** TASK DIRECTIONS **
Only the lines from the line containing "Svizzera, non rimanere in" to the end of the material belong in the copy; set them down exactly, without pictures.

** DATA TO EXAMINE **
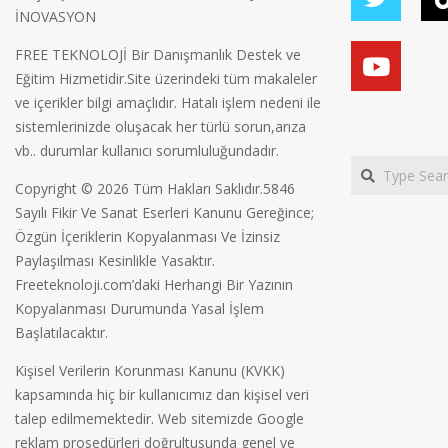
İNOVASYON
FREE TEKNOLOJİ Bir Danışmanlık Destek ve
Eğitim Hizmetidir.Site üzerindeki tüm makaleler
ve içerikler bilgi amaçlıdır. Hatalı işlem nedeni ile
sistemlerinizde oluşacak her türlü sorun,arıza
vb.. durumlar kullanıcı sorumluluğundadır.
Search
Copyright © 2026 Tüm Hakları Saklıdır.5846
Sayılı Fikir Ve Sanat Eserleri Kanunu Gereğince;
Özgün İçeriklerin Kopyalanması Ve İzinsiz
Paylaşılması Kesinlikle Yasaktır.
Freeteknoloji.com’daki Herhangi Bir Yazının
Kopyalanması Durumunda Yasal İşlem
Başlatılacaktır.
Kişisel Verilerin Korunması Kanunu (KVKK)
kapsamında hiç bir kullanıcımız dan kişisel veri
talep edilmemektedir. Web sitemizde Google
reklam prosedürleri doğrultusunda genel ve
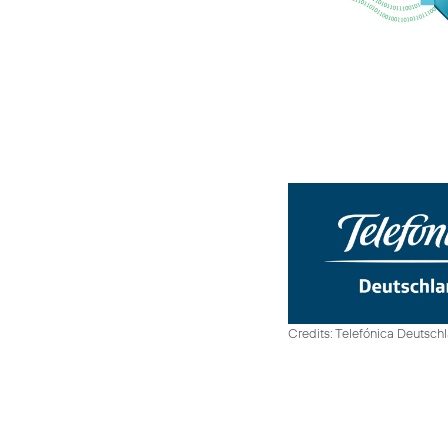
Credits: Telefónica Deutsch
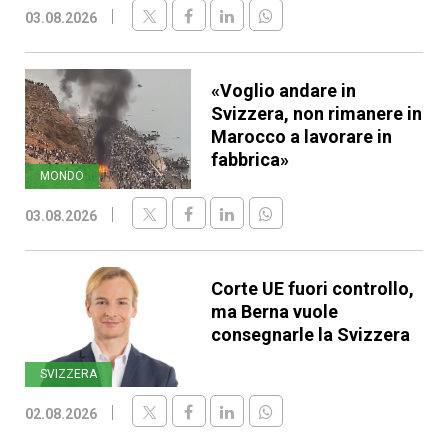
03.08.2026
«Voglio andare in
Svizzera, non rimanere in
Marocco a lavorare in
fabbrica»
MONDO
03.08.2026
Corte UE fuori controllo,
ma Berna vuole
consegnarle la Svizzera
SVIZZERA
02.08.2026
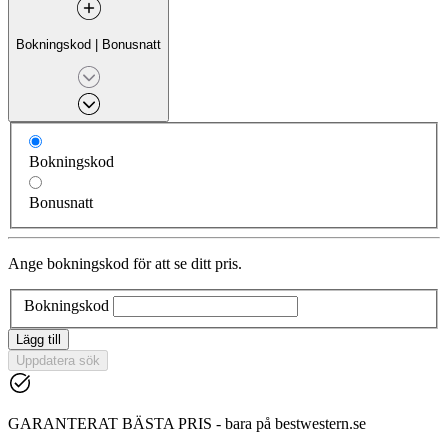
Bokningskod
|
Bonusnatt
Bokningskod
Bonusnatt
Ange bokningskod för att se ditt pris.
Bokningskod
Lägg till
Uppdatera sök
GARANTERAT BÄSTA PRIS - bara på bestwestern.se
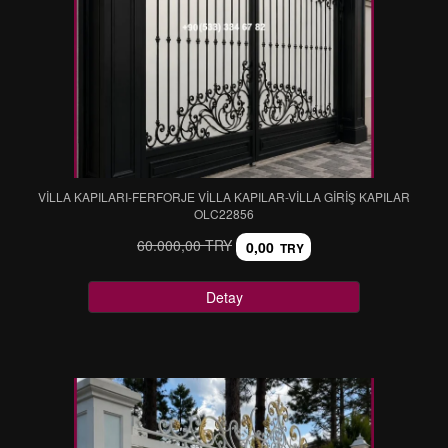
VİLLA KAPILARI-FERFORJE VİLLA KAPILAR-VİLLA GİRİŞ KAPILAR
OLC22856
60.000,00 TRY
0,00
TRY
Detay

** EXPECTED OUTPUT **
Svizzera, non rimanere in
Marocco a lavorare in
fabbrica»
MONDO
03.08.2026
Corte UE fuori controllo,
ma Berna vuole
consegnarle la Svizzera
SVIZZERA
02.08.2026
Bokningskod
|
Bonusnatt
Bokningskod
Bonusnatt
Ange bokningskod för att se ditt pris.
Bokningskod
Lägg till
Uppdatera sök
GARANTERAT BÄSTA PRIS - bara på bestwestern.se
VİLLA KAPILARI-FERFORJE VİLLA KAPILAR-VİLLA GİRİŞ KAPILAR
OLC22856
60.000,00 TRY
0,00
TRY
Detay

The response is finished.